El doctor David Gómez, especialista en uro-oncología, explica que “cuando los síntomas persisten o aumentan en intensidad, es fundamental realizar una evaluación médica completa”. El proceso diagnóstico generalmente incluye un examen pélvico, la medición del marcador tumoral CA-125 y una ecografía transvaginal. A pesar de los avances tecnológicos, diagnosticar este cáncer en etapas tempranas sigue siendo un reto importante.
### Proyecciones globales y retos para los sistemas de salud
Las proyecciones indican un aumento del 55% en nuevos casos de cáncer de ovario para 2050, lo que supone un desafío significativo para los sistemas de salud. Los expertos subrayan la necesidad de mejorar el acceso a diagnósticos oportunos, tratamientos efectivos y seguimiento integral de las pacientes. Para ello, la investigación médica está avanzando en el desarrollo de pruebas combinadas de biomarcadores e imágenes, así como en algoritmos que integran múltiples datos clínicos.
Sin embargo, la falta de una prueba universal de tamizaje sigue siendo un obstáculo. “El gran reto sigue siendo contar con una herramienta similar al Papanicolaou para el cáncer cervicouterino”, afirma Gómez. La detección temprana podría transformar significativamente las tasas de curación, especialmente si se logra reducir el tiempo entre la aparición de síntomas y el inicio del tratamiento, que actualmente oscila entre 3 y 11 meses en algunos países.
### Factores de riesgo y avances en el tratamiento
Los factores de riesgo asociados al cáncer de ovario incluyen mutaciones genéticas en los genes BRCA1 y BRCA2, el síndrome de Lynch y otros trastornos de reparación del ADN. También influyen factores reproductivos y hormonales, como la edad avanzada, la menarquia temprana, la menopausia tardía, la nuliparidad y la terapia hormonal posmenopáusica.
En términos de tratamiento, el uso de inhibidores de PARP ha revolucionado el abordaje terapéutico, especialmente en pacientes con mutaciones BRCA. Las terapias de mantenimiento han demostrado reducir las recurrencias y mejorar la supervivencia. Además, las terapias dirigidas y la inmunoterapia se han sumado a la cirugía y la quimioterapia tradicionales, aumentando la expectativa de vida de las pacientes.
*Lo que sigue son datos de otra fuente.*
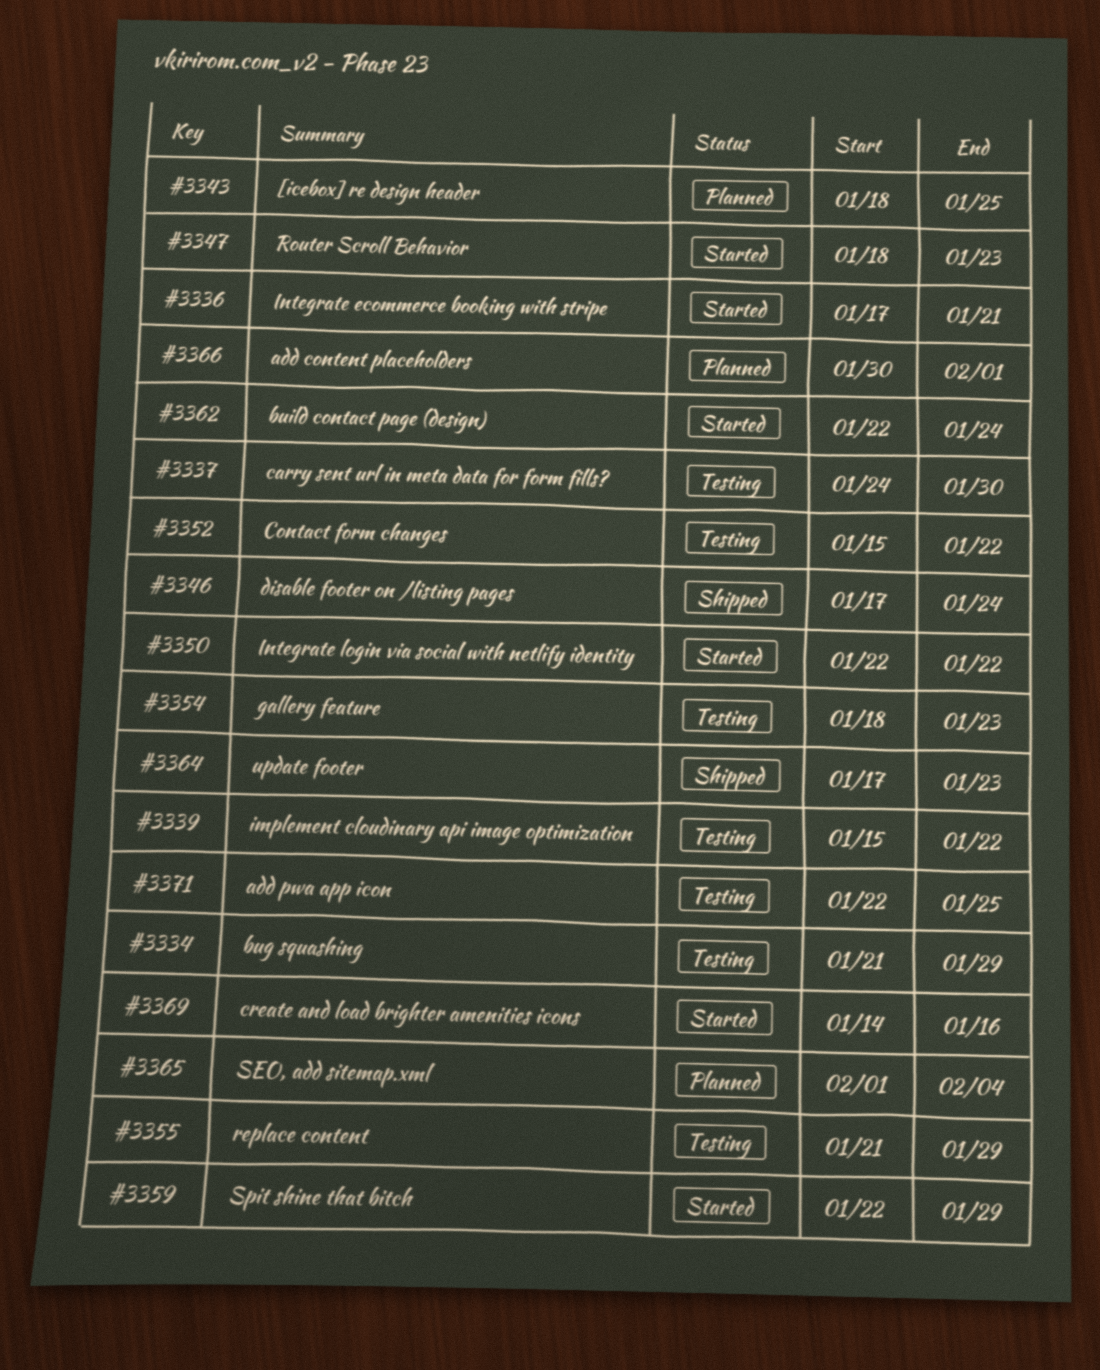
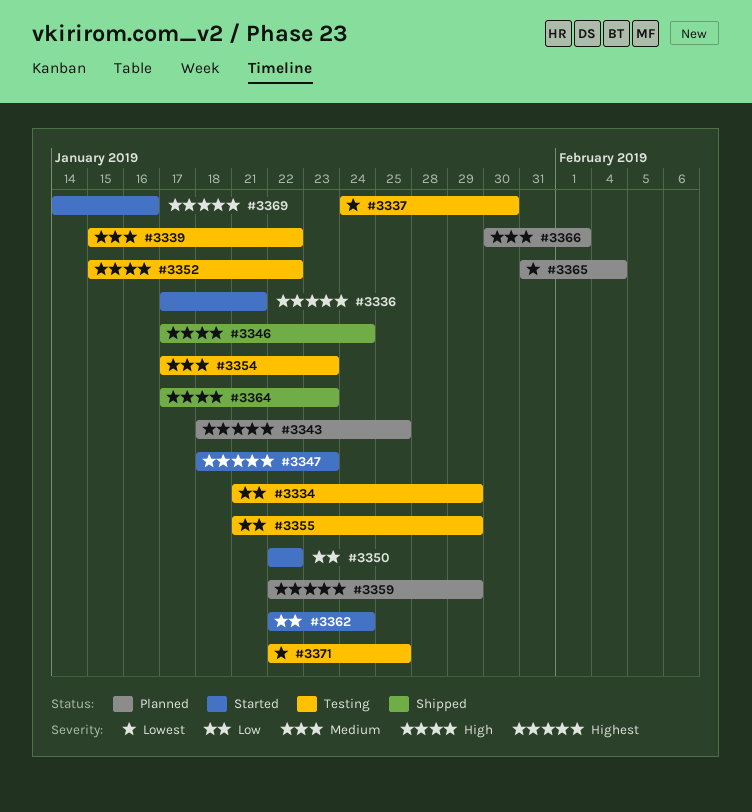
#3354, start: Jan 18 -> Jan 17
#3359, status: Started -> Planned
#3365, start: Feb 1 -> Jan 31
### Concienciación y acción coordinada
La Coalición Mundial contra el Cáncer de Ovario enfatiza la importancia de reducir los tiempos de diagnóstico y garantizar el acceso a tratamientos adecuados. Estudios revelan que solo una de cada cuatro mujeres conocía esta enfermedad antes de ser diagnosticada. En el marco del Día Mundial contra el Cáncer, se promueve una atención oncológica integrada, centrada en la paciente y con servicios coordinados de detección, diagnóstico, tratamiento, cuidados paliativos y seguimiento.
El cáncer de ovario sigue siendo un desafío crítico, pero los avances en investigación y tratamiento ofrecen esperanza. La detección temprana y el acceso equitativo a los recursos médicos son clave para mejorar los resultados en las pacientes afectadas por esta enfermedad.